I had an extremely excruciating experience recently. It took hours to sort out why I had such an intense response to it.
Someone(s) (unwittingly) patronized me. They treated me like I'm an invalid. They treated me like my body isn't strong enough to participate in normal activity. They treated me like they are strong and I am frail.
I wanted to curse and swear. I wanted to, so badly. Fortunately God kept my mouth shut. Mostly. I did say, "I used to be a landscaper, I'm FINE." And I did say, "I'm not dying yet."
I know they were trying to help but that didn’t make it un-painful.
My only real limitation right now is not having very much energy. I'm not made of glass, or porcelain; I'm not going to snap in half or shatter into a thousand pieces.
My body is a normal body. The only thing that makes it qualitatively different than yours (most of yours) is that there are some cancerous lymph nodes and implants in it. It's not like my whole body has been infiltrated by cancer yet. It’s not like there’s cancer in my arm or leg muscles and they’ve turned to mush.
What would be really helpful is if people would ask what I can/can’t do instead of assuming that I can't handle something.

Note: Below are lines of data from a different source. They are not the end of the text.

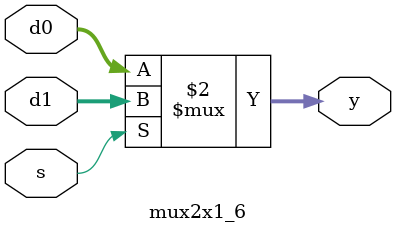
<source format=v>
module mux2x1_6 # (parameter WIDTH =19)
(input [WIDTH-1:0] d0, d1,
input s,
output [WIDTH-1:0] y);
assign y=(s==1'b0) ? d0 : d1;
endmodule
</source>
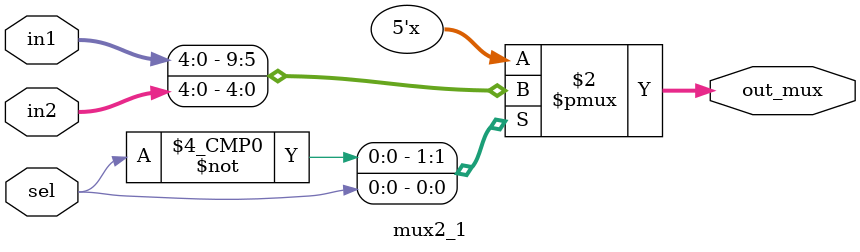
<source format=v>
module mux2_1 #(parameter width = 4)
(input [width : 0] in1, in2,
 input sel,
 output reg [width : 0] out_mux
                                );

always @(in1, in2, sel)
begin
case(sel)
     1'b0: out_mux = in1;
	  
	  1'b1: out_mux = in2;

endcase
end

endmodule
</source>
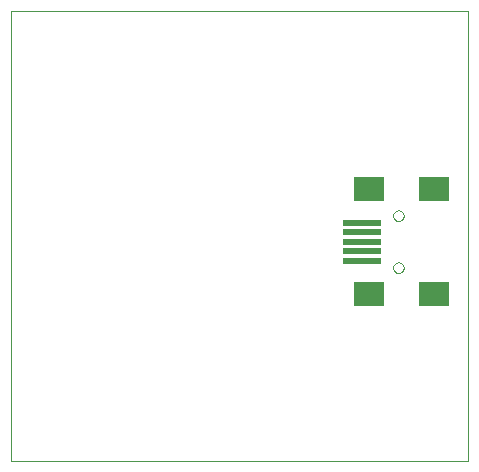
<source format=gtp>
G75*
%MOIN*%
%OFA0B0*%
%FSLAX24Y24*%
%IPPOS*%
%LPD*%
%AMOC8*
5,1,8,0,0,1.08239X$1,22.5*
%
%ADD10C,0.0000*%
%ADD11R,0.0984X0.0787*%
%ADD12R,0.1299X0.0197*%
D10*
X000180Y000180D02*
X000180Y015176D01*
X015400Y015176D01*
X015400Y000180D01*
X000180Y000180D01*
X012903Y006614D02*
X012905Y006640D01*
X012911Y006666D01*
X012921Y006691D01*
X012934Y006714D01*
X012950Y006734D01*
X012970Y006752D01*
X012992Y006767D01*
X013015Y006779D01*
X013041Y006787D01*
X013067Y006791D01*
X013093Y006791D01*
X013119Y006787D01*
X013145Y006779D01*
X013169Y006767D01*
X013190Y006752D01*
X013210Y006734D01*
X013226Y006714D01*
X013239Y006691D01*
X013249Y006666D01*
X013255Y006640D01*
X013257Y006614D01*
X013255Y006588D01*
X013249Y006562D01*
X013239Y006537D01*
X013226Y006514D01*
X013210Y006494D01*
X013190Y006476D01*
X013168Y006461D01*
X013145Y006449D01*
X013119Y006441D01*
X013093Y006437D01*
X013067Y006437D01*
X013041Y006441D01*
X013015Y006449D01*
X012991Y006461D01*
X012970Y006476D01*
X012950Y006494D01*
X012934Y006514D01*
X012921Y006537D01*
X012911Y006562D01*
X012905Y006588D01*
X012903Y006614D01*
X012903Y008346D02*
X012905Y008372D01*
X012911Y008398D01*
X012921Y008423D01*
X012934Y008446D01*
X012950Y008466D01*
X012970Y008484D01*
X012992Y008499D01*
X013015Y008511D01*
X013041Y008519D01*
X013067Y008523D01*
X013093Y008523D01*
X013119Y008519D01*
X013145Y008511D01*
X013169Y008499D01*
X013190Y008484D01*
X013210Y008466D01*
X013226Y008446D01*
X013239Y008423D01*
X013249Y008398D01*
X013255Y008372D01*
X013257Y008346D01*
X013255Y008320D01*
X013249Y008294D01*
X013239Y008269D01*
X013226Y008246D01*
X013210Y008226D01*
X013190Y008208D01*
X013168Y008193D01*
X013145Y008181D01*
X013119Y008173D01*
X013093Y008169D01*
X013067Y008169D01*
X013041Y008173D01*
X013015Y008181D01*
X012991Y008193D01*
X012970Y008208D01*
X012950Y008226D01*
X012934Y008246D01*
X012921Y008269D01*
X012911Y008294D01*
X012905Y008320D01*
X012903Y008346D01*
D11*
X012096Y009232D03*
X014261Y009232D03*
X014261Y005728D03*
X012096Y005728D03*
D12*
X011860Y006850D03*
X011860Y007165D03*
X011860Y007480D03*
X011860Y007795D03*
X011860Y008110D03*
M02*

</source>
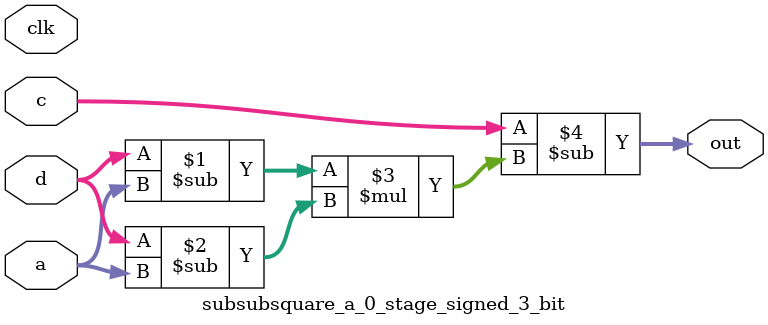
<source format=sv>
(* use_dsp = "yes" *) module subsubsquare_a_0_stage_signed_3_bit(
	input signed [2:0] a,
	input signed [2:0] c,
	input signed [2:0] d,
	output [2:0] out,
	input clk);

	assign out = c - ((d - a) * (d - a));
endmodule

</source>
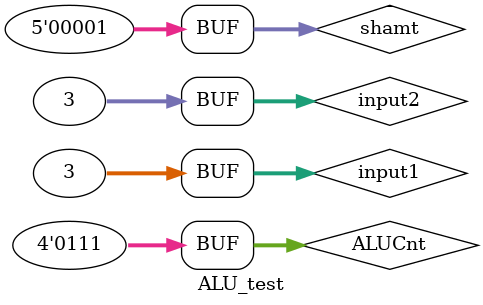
<source format=v>
`timescale 1ns / 1ps

module ALU_test;

	// Inputs
	reg [31:0] input1;
	reg [31:0] input2;
	reg [3:0] ALUCnt;
	reg [4:0] shamt;

	// Outputs
	wire [31:0] ALU_result;
	wire Zero;

	// Instantiate the Unit Under Test (UUT)
	ALU uut (
		.input1(input1), 
		.input2(input2), 
		.ALUCnt(ALUCnt), 
		.shamt(shamt), 
		.ALU_result(ALU_result), 
		.Zero(Zero)
	);

	initial
		begin
			input1 = 3;
			input2 = 3;
			
			shamt = 1;
			
			ALUCnt = 0;
			#50
			ALUCnt = 1;
			#50
			ALUCnt = 2;
			#50
			ALUCnt = 3;
			#50
			ALUCnt = 4;
			#50
			ALUCnt = 5;
			#50
			ALUCnt = 6;
			#50
			ALUCnt = 7;
		end
      
endmodule

</source>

It seems safe to guess that many other people with health challenges or age challenges or any other kind of challenges might have similar feelings. That’s why I’m posting this.
If you want to help someone who you think may need help, ask them if they want or need the help first. Don't assume.
And, one other comment which is dangerous to make, but which I’m going to make anyway: Be careful of your motives for helping. If you just want to help, that’s awesome, offer anytime. But I personally get really freaked out when I can tell someone wants to smother me with “help” because of their own needs-whether it be because they are so emotionally needy, because they have an unfulfilled hero complex, or because they need to be constantly mothering someone etc.
I’m not saying I don’t want help, or that I’ll never need help. There have been many times in this process when I’ve needed help, been very grateful for help, or have even (gasp) asked for help... : ) In fact, I just asked for help with something today.
One of my most difficult memories from my chemo experience is from after my first chemo, when I desperately needed help. The pre/post chemo meds weren’t adjusted yet and I basically sat/laid on my parents’ sofa completely out of my mind and confused for three or four days. If I hadn’t had my family’s help I would have been terrified because I couldn’t read a complete sentence or remember which (crucial) post chemo meds I was supposed to be taking when.
It has taken a while to really understand that most people are honored to help and get a great deal of joy from helping, and I still have to remind myself of that. It’s been hard to learn that if I don’t let someone help, I’m depriving them of that joy. It has also been hard to learn how to set healthy boundaries for myself and other people so my introverted self doesn’t go crazy. There have been many hard aspects of this whole helping thing.
But it has the potential to be such an incredible blessing too... I've been so thankful for my support system and all of the help I have had. It has been amazing.
Bottom line: Be available, be supportive, and definitely be praying, but be sensitive to, and respectful of, the need for independence as well.